● **Work instructions**: Scan the data below for the string "database". Show every line where it turns up.
(Beginning of Exercise data)
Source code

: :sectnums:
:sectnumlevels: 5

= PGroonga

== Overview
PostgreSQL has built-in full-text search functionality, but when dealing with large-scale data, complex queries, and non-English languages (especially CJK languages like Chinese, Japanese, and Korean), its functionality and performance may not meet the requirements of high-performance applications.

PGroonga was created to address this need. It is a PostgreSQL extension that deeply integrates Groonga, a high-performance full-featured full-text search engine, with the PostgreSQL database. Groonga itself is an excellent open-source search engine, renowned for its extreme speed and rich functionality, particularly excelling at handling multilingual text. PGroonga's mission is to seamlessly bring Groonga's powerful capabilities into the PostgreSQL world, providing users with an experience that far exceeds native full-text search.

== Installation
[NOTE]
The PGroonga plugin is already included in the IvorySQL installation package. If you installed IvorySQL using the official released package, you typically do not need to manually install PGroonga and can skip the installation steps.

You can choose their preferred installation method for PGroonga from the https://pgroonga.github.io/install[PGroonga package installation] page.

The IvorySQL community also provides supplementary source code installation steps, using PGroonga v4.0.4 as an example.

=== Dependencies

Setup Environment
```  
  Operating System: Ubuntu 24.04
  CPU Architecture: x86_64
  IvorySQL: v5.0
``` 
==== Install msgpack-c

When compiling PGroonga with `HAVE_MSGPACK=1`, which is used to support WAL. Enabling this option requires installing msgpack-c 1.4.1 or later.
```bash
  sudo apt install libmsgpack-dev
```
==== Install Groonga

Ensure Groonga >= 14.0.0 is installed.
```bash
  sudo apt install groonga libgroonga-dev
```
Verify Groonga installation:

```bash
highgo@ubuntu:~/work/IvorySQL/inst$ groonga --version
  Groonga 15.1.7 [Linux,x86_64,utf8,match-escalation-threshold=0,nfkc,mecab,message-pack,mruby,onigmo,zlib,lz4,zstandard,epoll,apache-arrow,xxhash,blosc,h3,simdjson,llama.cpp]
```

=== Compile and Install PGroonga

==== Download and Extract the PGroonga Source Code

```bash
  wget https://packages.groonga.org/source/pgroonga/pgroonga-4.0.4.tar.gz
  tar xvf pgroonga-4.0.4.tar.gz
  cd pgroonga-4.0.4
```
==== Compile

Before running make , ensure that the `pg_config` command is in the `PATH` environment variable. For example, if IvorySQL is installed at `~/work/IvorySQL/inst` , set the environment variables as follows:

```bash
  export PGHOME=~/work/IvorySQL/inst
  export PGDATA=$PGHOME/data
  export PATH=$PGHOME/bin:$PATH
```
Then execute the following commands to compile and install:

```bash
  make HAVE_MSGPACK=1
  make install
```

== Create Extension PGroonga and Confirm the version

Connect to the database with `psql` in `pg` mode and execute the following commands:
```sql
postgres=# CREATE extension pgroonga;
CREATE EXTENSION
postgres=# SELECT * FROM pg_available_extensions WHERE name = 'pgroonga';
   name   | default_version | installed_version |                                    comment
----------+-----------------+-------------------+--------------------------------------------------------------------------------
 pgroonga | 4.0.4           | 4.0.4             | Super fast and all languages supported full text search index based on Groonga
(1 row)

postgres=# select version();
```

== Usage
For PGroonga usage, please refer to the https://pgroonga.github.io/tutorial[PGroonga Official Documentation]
(End of Exercise data)
● **Reply**:
PGroonga was created to address this need. It is a PostgreSQL extension that deeply integrates Groonga, a high-performance full-featured full-text search engine, with the PostgreSQL database. Groonga itself is an excellent open-source search engine, renowned for its extreme speed and rich functionality, particularly excelling at handling multilingual text. PGroonga's mission is to seamlessly bring Groonga's powerful capabilities into the PostgreSQL world, providing users with an experience that far exceeds native full-text search.
Connect to the database with `psql` in `pg` mode and execute the following commands:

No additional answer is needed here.